In this example, we are going to add a pancreas single-cell dataset from **Mouse** to the 2 existing ones from **Human** that we have processed in the previous steps.
```{r}
# Mouse pancreatic single cell data
pancreas_baron_mm <- scRNAseq::BaronPancreasData(which = "mouse",ensembl = F)
table(colData(pancreas_baron_mm)$label); dim(pancreas_baron_mm)
colData(pancreas_baron_mm)$cell.type <- colData(pancreas_baron_mm)$label
# Translate mouse gene ids to human ids
# *for the sake of simplicity we are going to transform to uppercase all mouse gene names
rownames(pancreas_baron_mm) <- toupper(rownames(pancreas_baron_mm))
# Create seurat object
singlecell.3.seurat <- CreateSeuratObject(counts = counts(pancreas_baron_mm),meta.data = as.data.frame(colData(pancreas_baron_mm)))
# We append the single-cell object to our list
singlecell.object.list[[3]] <- singlecell.3.seurat
```
Now, we process the new single-cell dataset from mouse, and we calculate the similarity scores between the 3 independent datasets.
This time we will make use of the option parallel=TRUE. We can set the specific number of CPUs to use using `BiocParallel::register()`
```{r}
x <- singlecell.object.list[[3]]
x <- NormalizeData(x)
x <- FindVariableFeatures(x, selection.method = "vst", nfeatures = 2000)
x <- ScaleData(x,features = VariableFeatures(x))
x <- RunPCA(x, features = VariableFeatures(object = x))
x <- FindNeighbors(x, dims = seq(16))
x <- FindClusters(x, resolution = 0.4)
singlecell.object.list[[3]] <- x
# We use the cell labels as a second reference, but we can also use the cluster labels if our interest is to match clusters
Idents(singlecell.object.list[[3]]) <- factor(singlecell.object.list[[3]][[]][,"cell.type"])
# We subset the most variable genes in each experiment
singlecell.object.list.variable <- lapply(singlecell.object.list, function(x){x[VariableFeatures(x),]})
# Setting the number of CPUs with BiocParallel:
BiocParallel::register(BPPARAM = BiocParallel::MulticoreParam(workers = 6))
similarity.table.human.mouse <- clusterFoldSimilarity(sceList = singlecell.object.list.variable,
sampleNames = c("human","human.NA","mouse"),
topN = 1,
nSubsampling = 24,
parallel = TRUE)
```
We can compute and visualize with a heatmap all the similarities for each cluster/group of cells from the 3 datasets using `topN=Inf`. Additionally, we can use the function `similarityHeatmap()` from this package to plot the heatmap with the datasets in a different order, or just plot the 2 datasets we are interested in.
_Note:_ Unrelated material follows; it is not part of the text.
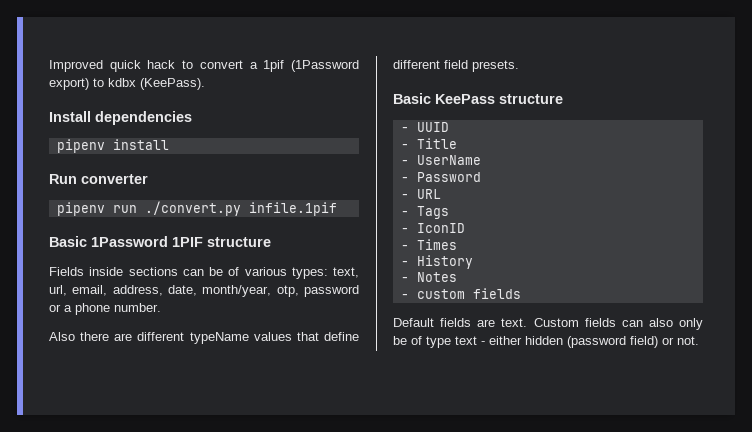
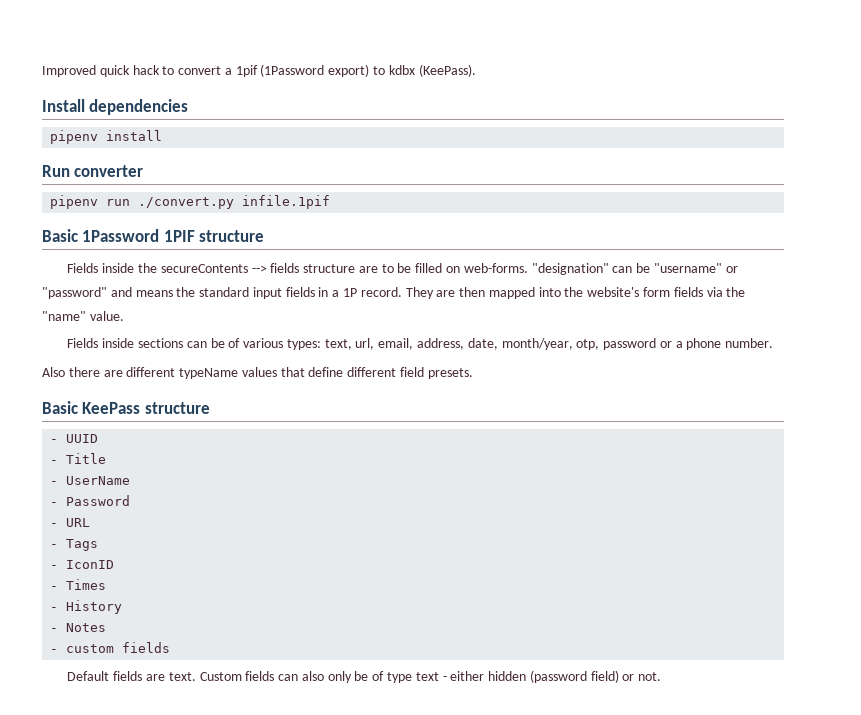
(271, 242) none -> [67,263,738,275] [42,287,746,299] [42,311,124,321] // Fields inside the secureContents --> fields structure are to be filled on web-forms. "designation" can be "username" or "password" and means the standard input fields in a 1P record. They are then mapped into the website's form fields via the "name" value.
The top 2 similarities are highlighted to help visualizing the best matching groups.
```{r}
similarity.table.human.mouse.all <- clusterFoldSimilarity(sceList = singlecell.object.list.variable,
sampleNames = c("human","human.NA","mouse"),
topN = Inf,
nSubsampling = 24,
parallel = TRUE)
```
As the similarity values might not be symmetric (e.g. a cluster A from D1 showing the top similarity to B from D2, might not be the top similar cluster to B from D2), we can select which dataset to plot in the Y-axis:
```{r}
ClusterFoldSimilarity::similarityHeatmap(similarityTable=similarity.table.human.mouse.all,
mainDataset="human.NA")
```
Additionally, we can turn-off the highlight using `highlightTop=FALSE`
```{r}
# Turn-off the highlighting:
ClusterFoldSimilarity::similarityHeatmap(similarityTable=similarityTableHumanMouseAll,
mainDataset="humanNA",
highlightTop=FALSE)
```
# Similarity score calculation
`ClusterFoldSimilarity` does not need to integrate the data, or apply any batch correction techniques across the datasets that we aim to analyze, which makes it less prone to data-loss or noise. The similarity value is based on the fold-changes between clusters/groups of cells defined by the user. These fold-changes from different independent datasets are first computed using a Bayesian approach, we calculate this fold-change distribution using a permutation analysis that srink the fold-changes with no biological meaning. These differences in abundance are then combined using a pairwise dot product approach, after adding these feataure contributions and applying a fold-change concordance weight, a similarity value is obtained for each of the clusters of each of the datasets present.